The initial estimate of the 2022 calf crop reported in the Cattle report is 34.6 million head, 1.4% below a year ago. The ratio of calf crop to number of cows and heifers expected to calve on Jan. 1 was higher than in the last three years, and the ratio was larger than expected.



From the time the herd size peaked in 2019, it appears the contraction of the beef cattle herd has been accelerating. Further contraction is supported by the lowest number of heifers expected to be retained at this time of year and the estimates of heifers on feed, as well as by the lively pace of producers culling beef cows from their herd.

Observing non-breeding types of cattle, the number of cattle outside feedlots available for placement in feedlots in the second half of 2022 can be assessed by adding the number of steers, other heifers and calves under 600 pounds and then subtracting the total number of cattle on feed. The number of cattle not in feedlots is 37.5 million head, which is smaller by 3%, or 1 million head, than at this time last year.

Robust slaughter raises outlook for late 2022 and 2023

There are a couple of takeaways regarding cattle slaughter in the first half of 2022. The first is the aggressive culling of beef cows. This is likely based on producers’ reaction to pasture conditions and increased operating costs, and then by the packers’ ability to achieve weekday slaughter levels of fed cattle, the highest observed since 2013. Strong domestic wholesale beef cutout and lean trimming prices supported by strong domestic beef demand and record export sales helped support this level of slaughter.
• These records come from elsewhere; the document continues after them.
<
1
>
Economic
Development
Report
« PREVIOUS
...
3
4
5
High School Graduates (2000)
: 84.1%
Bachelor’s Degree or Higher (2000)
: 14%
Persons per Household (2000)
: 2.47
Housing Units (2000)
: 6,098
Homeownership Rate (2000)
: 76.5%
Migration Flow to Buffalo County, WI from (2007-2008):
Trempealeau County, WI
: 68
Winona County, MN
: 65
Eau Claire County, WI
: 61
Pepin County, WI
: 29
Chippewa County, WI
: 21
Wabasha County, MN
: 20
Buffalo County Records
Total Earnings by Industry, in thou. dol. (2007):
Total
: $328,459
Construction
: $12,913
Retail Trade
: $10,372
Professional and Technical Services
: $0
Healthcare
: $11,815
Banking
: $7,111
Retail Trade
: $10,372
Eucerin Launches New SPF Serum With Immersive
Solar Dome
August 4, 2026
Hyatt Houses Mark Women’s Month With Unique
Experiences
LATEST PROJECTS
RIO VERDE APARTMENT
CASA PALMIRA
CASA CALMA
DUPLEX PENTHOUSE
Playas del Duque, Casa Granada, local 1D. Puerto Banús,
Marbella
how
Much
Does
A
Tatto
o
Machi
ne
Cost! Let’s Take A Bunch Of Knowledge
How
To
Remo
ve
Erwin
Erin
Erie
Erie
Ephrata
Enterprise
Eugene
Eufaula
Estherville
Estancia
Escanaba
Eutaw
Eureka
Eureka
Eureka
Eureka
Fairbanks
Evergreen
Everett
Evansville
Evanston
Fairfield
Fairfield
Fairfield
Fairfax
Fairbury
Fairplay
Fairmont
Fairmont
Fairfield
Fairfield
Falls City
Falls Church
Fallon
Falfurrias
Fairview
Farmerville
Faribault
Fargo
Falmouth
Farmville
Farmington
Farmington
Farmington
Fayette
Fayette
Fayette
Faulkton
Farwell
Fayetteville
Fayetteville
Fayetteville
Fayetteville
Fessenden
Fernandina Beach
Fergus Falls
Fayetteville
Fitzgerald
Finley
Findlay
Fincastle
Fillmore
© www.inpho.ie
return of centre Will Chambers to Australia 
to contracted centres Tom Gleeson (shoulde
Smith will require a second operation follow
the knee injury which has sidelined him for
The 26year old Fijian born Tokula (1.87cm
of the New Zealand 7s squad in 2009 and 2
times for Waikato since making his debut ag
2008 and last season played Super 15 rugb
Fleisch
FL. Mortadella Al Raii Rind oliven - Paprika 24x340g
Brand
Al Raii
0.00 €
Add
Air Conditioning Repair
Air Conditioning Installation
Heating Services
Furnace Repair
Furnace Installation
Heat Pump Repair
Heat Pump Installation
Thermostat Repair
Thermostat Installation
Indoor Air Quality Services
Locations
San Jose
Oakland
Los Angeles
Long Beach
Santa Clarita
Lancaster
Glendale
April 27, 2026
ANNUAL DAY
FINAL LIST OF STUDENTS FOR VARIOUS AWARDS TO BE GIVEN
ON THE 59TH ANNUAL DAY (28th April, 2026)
At the beginning of second-half 2022, drought conditions have intensified through July into August, particularly in the Southern and Central Plains and the Southeast. As a result, pastureland conditions have declined since the previous month and are at levels typically occurring in the fall. This continues to manifest itself in beef cow slaughter, as 60% of cattle are experiencing drought and producers continue to cull deep into their herds. Regions 6 and 7 are the areas reporting the highest beef cow slaughter volumes. These areas represent where slaughter takes place, and some of these cows may not have originated in these areas.

Advertisement

As a result, the pace of beef cow slaughter in July is the fastest recorded since the USDA Agricultural Marketing Service (AMS) began reporting the series in 1986. Looking at the rest of the year, it is expected that beef cow slaughter will likely decline, but not below year-ago levels until early next year.
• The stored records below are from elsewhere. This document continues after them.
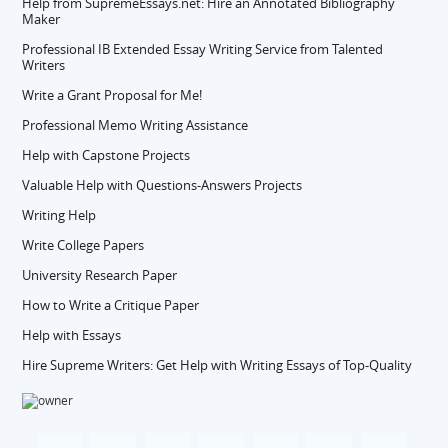
Help from SupremeEssays.net: Hire an Annotated Bibliography
Maker
Professional IB Extended Essay Writing Service from Talented
Writers
Write a Grant Proposal for Me!
Professional Memo Writing Assistance
Help with Capstone Projects
Valuable Help with Questions-Answers Projects
Writing Help
Write College Papers
University Research Paper
How to Write a Critique Paper
Help with Essays
Hire Supreme Writers: Get Help with Writing Essays of Top-Quality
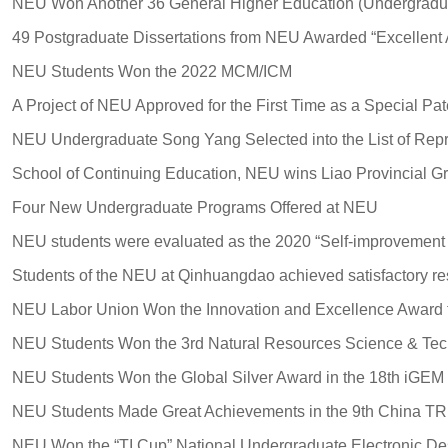
NEU Students Won the 2022 MCM/ICM
Four New Undergraduate Programs Offered at NEU
NEU Students Won the Global Silver Award in the 18th iGEM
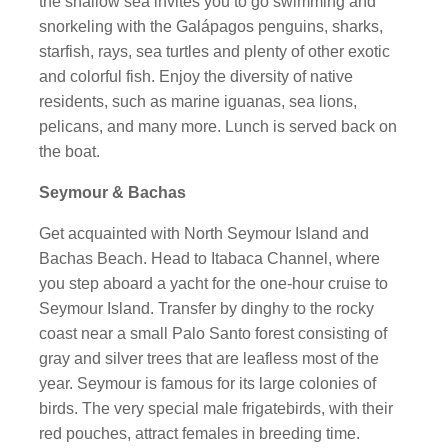
the shallow sea invites you to go swimming and
snorkeling with the Galápagos penguins, sharks,
starfish, rays, sea turtles and plenty of other exotic
and colorful fish. Enjoy the diversity of native
residents, such as marine iguanas, sea lions,
pelicans, and many more. Lunch is served back on
the boat.
Seymour & Bachas
Get acquainted with North Seymour Island and
Bachas Beach. Head to Itabaca Channel, where
you step aboard a yacht for the one-hour cruise to
Seymour Island. Transfer by dinghy to the rocky
coast near a small Palo Santo forest consisting of
gray and silver trees that are leafless most of the
year. Seymour is famous for its large colonies of
birds. The very special male frigatebirds, with their
red pouches, attract females in breeding time.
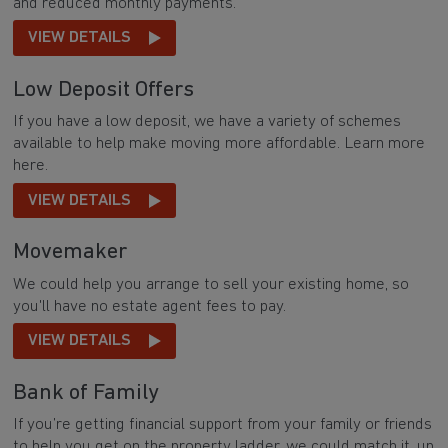
and reduced monthly payments.
VIEW DETAILS
Low Deposit Offers
If you have a low deposit, we have a variety of schemes
available to help make moving more affordable. Learn more
here.
VIEW DETAILS
Movemaker
We could help you arrange to sell your existing home, so
you'll have no estate agent fees to pay.
VIEW DETAILS
Bank of Family
If you’re getting financial support from your family or friends
to help you get on the property ladder, we could match it, up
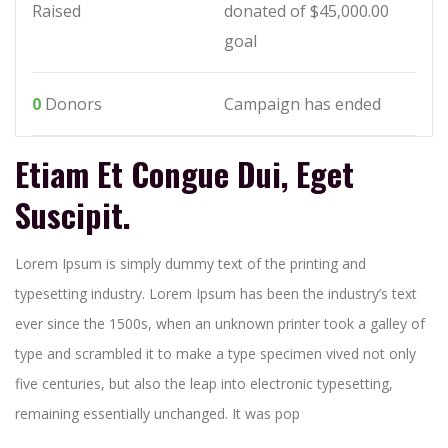
Raised
donated of
$45,000.00
goal
0
Donors
Campaign has ended
Etiam Et Congue Dui, Eget
Suscipit.
Lorem Ipsum is simply dummy text of the printing and
typesetting industry. Lorem Ipsum has been the industry’s text
ever since the 1500s, when an unknown printer took a galley of
type and scrambled it to make a type specimen vived not only
five centuries, but also the leap into electronic typesetting,
remaining essentially unchanged. It was pop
In addition to rapid pace of cow slaughter, the weekday pace of federally inspected fed cattle slaughter in July is the fastest in over a decade. However, despite robust cattle slaughter reported in July, the outlook for 2022 beef production is forecast only slightly higher, by 68 million pounds from the previous month to nearly 28 billion pounds. This is mainly on higher expected cow and fed cattle slaughter in the second half that is partly offset by lower anticipated average carcass weights. With the anticipated addition of more cows in the slaughter mix than expected the previous month and recent carcass weight data from the AMS July weekly reports of Actual Slaughter Under Federal Inspection, prospective weights in the second half of 2022 were lowered to levels below the previous year.

For 2023, greater expected fed cattle marketings and heavier expected carcass weights more than offset a reduction in anticipated cow slaughter to raise projected beef production by 325 million to 26.3 billion pounds. The larger increase in marketings next year is grounded on the prospect of more cattle placed in feedlots in second-half 2022 and first-half 2023. Higher calf placements in late 2022 are bolstered by the likelihood that poor pasture conditions will move cattle into feedlots at a quicker pace and in early 2023 by placements from the 2022 calf crop. Also, more cows were removed from the forecast in 2023 based on the expected increase in cow slaughter in second-half 2022. Coupled with relatively steady feed costs, this tipped the scale slightly toward heavier expected carcasses next year.